Critics are using the word “prescient” to describe Exit West, referencing President Trump’s executive order barring travelers from seven Muslim-majority countries. Hamid completed the novel less than a year ago, but he has always had a finger on the global pulse.
“I found it hard to imagine that [the travel ban] would actually occur,” Hamid says from his home in Lahore, Pakistan, recalling the stump speeches made during the campaign. The author describes himself as a “fairly hybridized person,” having spent 17 years of his life in the U.S., another 10 in the U.K. and about 20 years total in Pakistan. He studied law at Harvard and remembers how most of the American students held their Constitution in high regard, as though it were a religious document. “It struck me as so contrary to the American Constitution to deny a particular group of people access in that way,” Hamid says.

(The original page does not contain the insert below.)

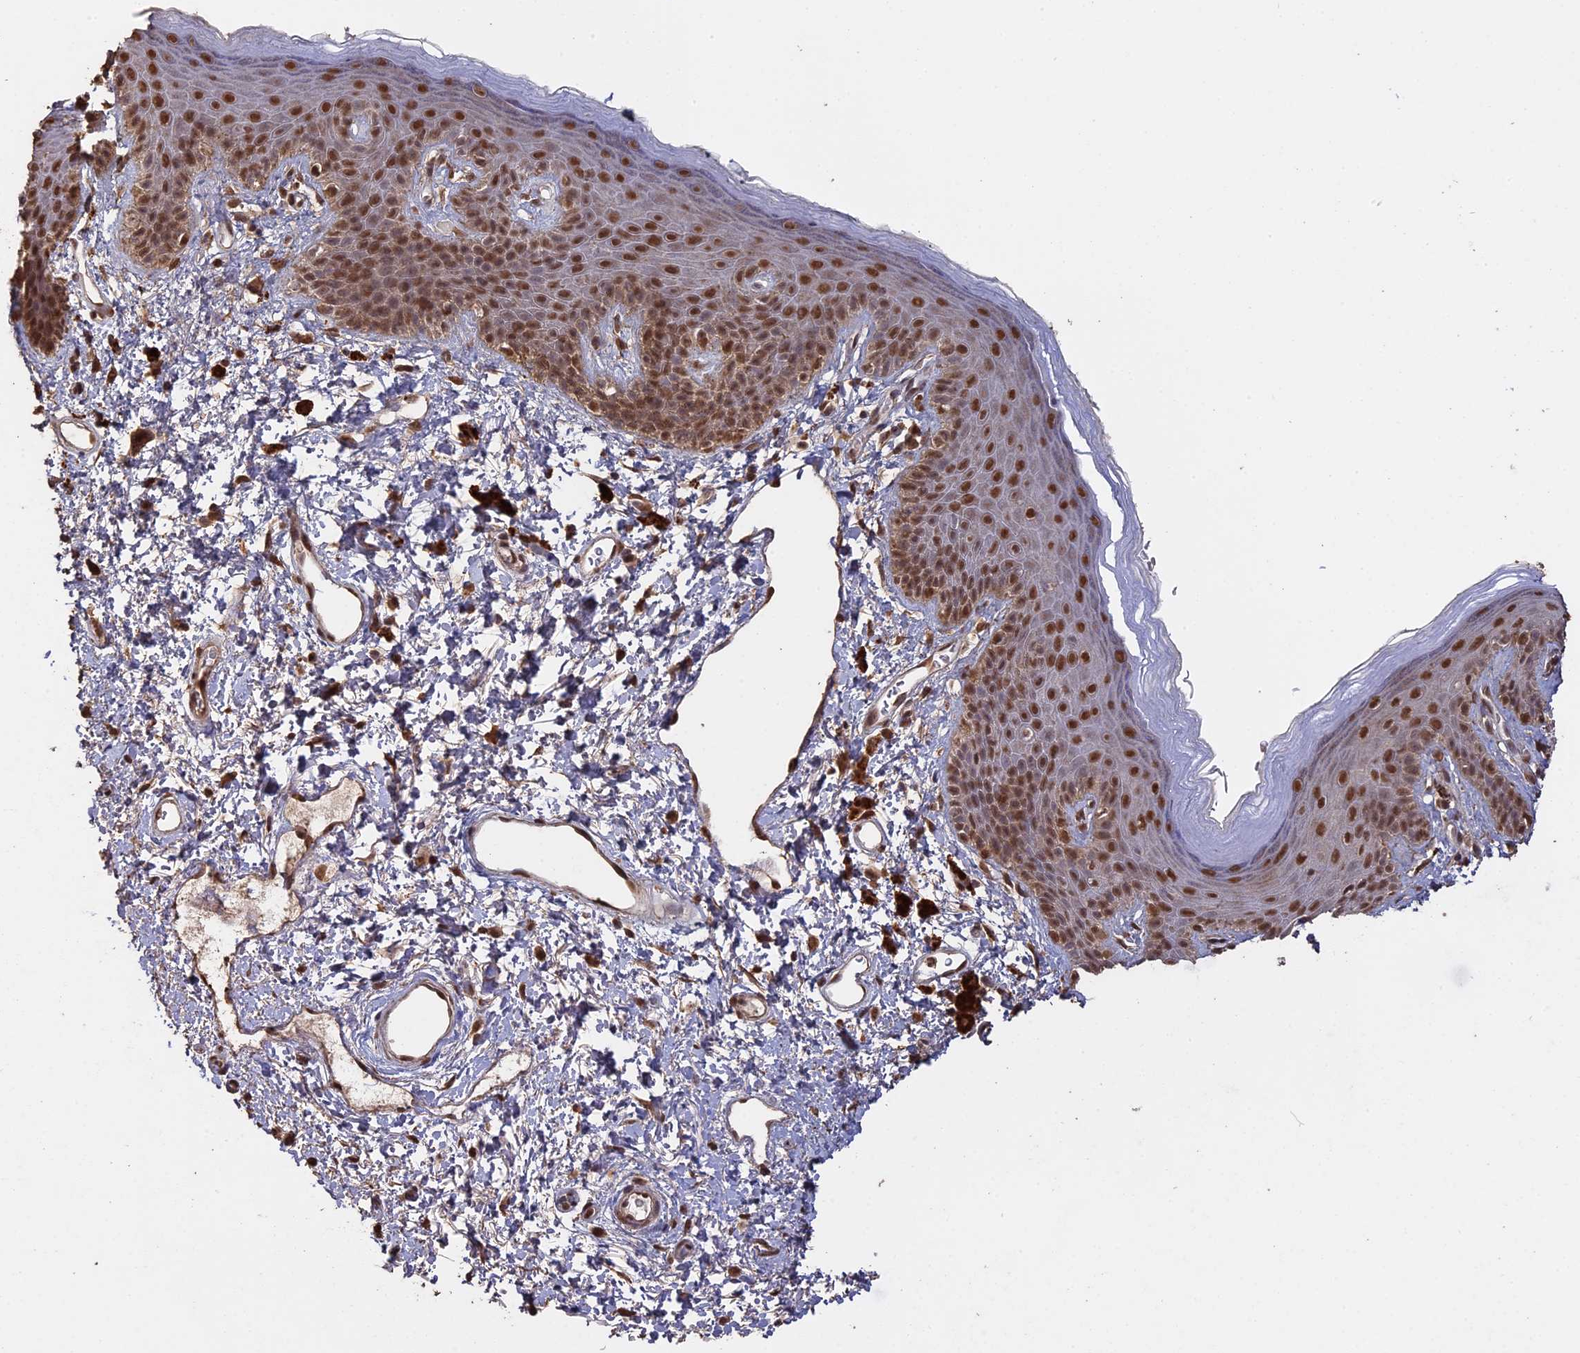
{"staining": {"intensity": "moderate", "quantity": ">75%", "location": "nuclear"}, "tissue": "skin", "cell_type": "Epidermal cells", "image_type": "normal", "snomed": [{"axis": "morphology", "description": "Normal tissue, NOS"}, {"axis": "topography", "description": "Anal"}], "caption": "Immunohistochemistry (IHC) (DAB (3,3'-diaminobenzidine)) staining of normal skin reveals moderate nuclear protein positivity in about >75% of epidermal cells.", "gene": "PSMC6", "patient": {"sex": "female", "age": 46}}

“I studied about the internment of Japanese Americans during the second World War and about how the Constitution was written by men, many of whom were slave owners,” he adds. “So I suppose the travel ban strikes me as coming from an era I thought we’d left behind, but I guess we haven’t entirely left it behind.”
Leaving things behind is central to Exit West. The first page opens in a city on the brink of an abyss, tipping towards civil war and swollen with a sea of refugees. Hamid leaves it unnamed in the text, leading the reader to imagine it could be located in any of the seven countries listed on the travel ban. We witness two students, Saeed and Nadia, taking a class about corporate entity and product branding to bolster their chances in the professional world, even as their own world is falling apart.